18 Mar Phoenix Footwear : Reports 4Q and Fiscal Year 2013 Results
Phoenix Footwear Group reported results for the fourth quarter and year ended Dec. 28, 2013.
In a release on March 13, the Company said that highlights include:
-Net sales for the fourth quarter of fiscal 2013 increased 40.2 percent to $4.4 million compared to $3.1 million for the fourth quarter of fiscal 2012.
-Consolidated loss from continuing operations for the fourth quarter declined to $128,000 or $0.02 per share compared to a loss of $467,000 or $0.06 per share for the fourth quarter of fiscal 2012
-Reported net income of $70,000 or $0.01 per share for the 12 months of fiscal 2013 compared to net loss of $484,000 for the 12 months of fiscal 2012.
-Net sales for the fiscal year of 2013 increased 14.8 percent to $19.2 million compared to $16.7 million for the fiscal year of 2012.

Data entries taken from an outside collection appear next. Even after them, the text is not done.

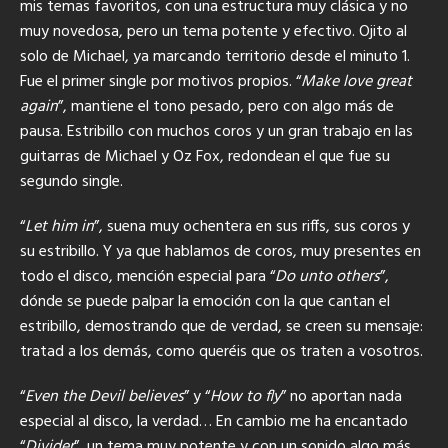
mis temas favoritos, con una estructura muy clásica y no
muy novedosa, pero un tema potente y efectivo. Ojito al
solo de Michael, ya marcando territorio desde el minuto 1.
Fue el primer single por motivos propios. “
Make love great
again
”, mantiene el tono pesado, pero con algo más de
pausa. Estribillo con muchos coros y un gran trabajo en las
guitarras de Michael y Oz Fox, redondean el que fue su
segundo single.
“
Let him in
”, suena muy ochentera en sus riffs, sus coros y
su estribillo. Y ya que hablamos de coros, muy presentes en
todo el disco, mención especial para “
Do unto others
”,
dónde se puede palpar la emoción con la que cantan el
estribillo, demostrando que de verdad, se creen su mensaje:
tratad a los demás, como queréis que os traten a vosotros.
“
Even the Devil believes
” y “
How to fly
” no aportan nada
especial al disco, la verdad… En cambio me ha encantado
“
Divider
”, un tema muy potente y con un sonido algo más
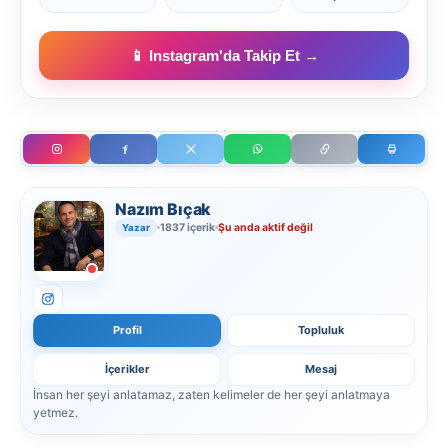
📱 Instagram'da Takip Et →
Nazım Bıçak
1837 içerik
Şu anda aktif değil
Yazar
Profil
Topluluk
İçerikler
Mesaj
İnsan her şeyi anlatamaz, zaten kelimeler de her şeyi anlatmaya
yetmez.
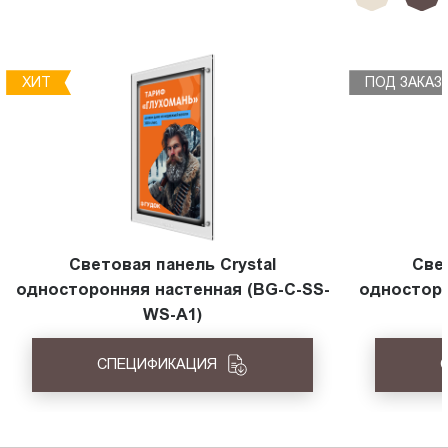
ХИТ
ПОД ЗАКАЗ
Световая панель Crystal
Све
односторонняя настенная (BG-C-SS-
односторо
WS-A1)
СПЕЦИФИКАЦИЯ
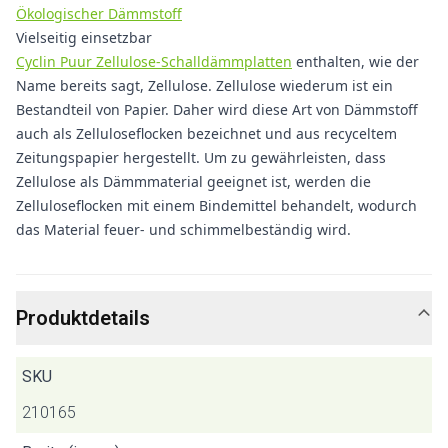
Ökologischer Dämmstoff
Vielseitig einsetzbar
Cyclin Puur Zellulose-Schalldämmplatten
enthalten, wie der
Name bereits sagt, Zellulose. Zellulose wiederum ist ein
Bestandteil von Papier. Daher wird diese Art von Dämmstoff
auch als Zelluloseflocken bezeichnet und aus recyceltem
Zeitungspapier hergestellt. Um zu gewährleisten, dass
Zellulose als Dämmmaterial geeignet ist, werden die
Zelluloseflocken mit einem Bindemittel behandelt, wodurch
das Material feuer- und schimmelbeständig wird.
Produktdetails
SKU
210165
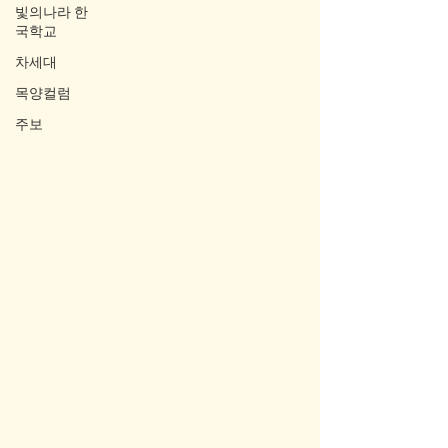
빛의나라 한
국학교
차세대
목양컬럼
주보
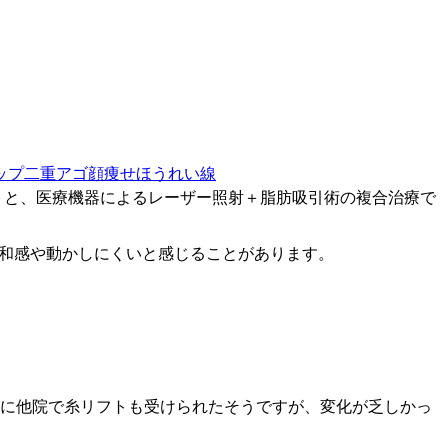
ップ
二重アゴ
顔痩せ
ほうれい線
トと、医療機器によるレーザー照射＋脂肪吸引術の複合治療で
和感や動かしにくいと感じることがあります。
前に他院で糸リフトも受けられたそうですが、変化が乏しかっ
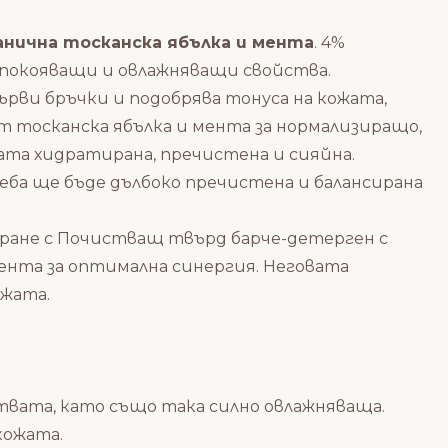
анична тосканска ябълка и мента
. 4%
спокояващи и овлажняващи свойства.
рви бръчки и подобрява тонуса на кожата,
 тосканска ябълка и мента за нормализиращо,
ата хидратирана, пречистена и сияйна.
а ще бъде дълбоко пречистена и балансирана
ране с
Почистващ твърд барче-детерген с
мента за оптимална синергия.
Неговата
ожата.
твата, като също така силно овлажняваща.
кожата.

-Consolidated earnings from continuing operations for the fiscal year improved to $143,000 or $0.02 per share compared to a loss of $437,000 or $0.06 per share for the 2012 fiscal year.
-Earnings before interest, taxes, depreciation and amortization for fiscal year 2013 improved 49.3 percent to $1.15 million compared to $771,000 for fiscal year 2012.
-The Company’s Independent Auditors have removed the “Going Concern” paragraph from their Report as a result of the continuing improvement of the Company’s operating results.
Fiscal 2013
For the fiscal year ended Dec. 28, 2013, net sales increased $2.5 million or 14.8 percent to $19.2 million from $16.7 million when compared to the fiscal year ended Dec. 29, 2012. The increase in net sales for fiscal year 2013 was primarily driven by new product introductions designed to appeal to the broader customer demographic of the Company’s internet-based accounts, the on-time delivery of spring and fall goods, together with an improvement in the customer reorder volume of the Company’s fall product offering.
Gross profit for fiscal 2013 increased $847,000 or 13.5 percent to $7.1 million from $6.3 million when compared to fiscal 2012. Gross profit as a percentage of net sales declined slightly to 37.1 percent from 37.5 percent when compared to fiscal 2012. The decrease in the gross profit as a percentage of net sales was primarily due to an increase in discounts and allowances provided to certain internet-based customers on significantly higher sales and an increase in the reserve for the phase out of various styles.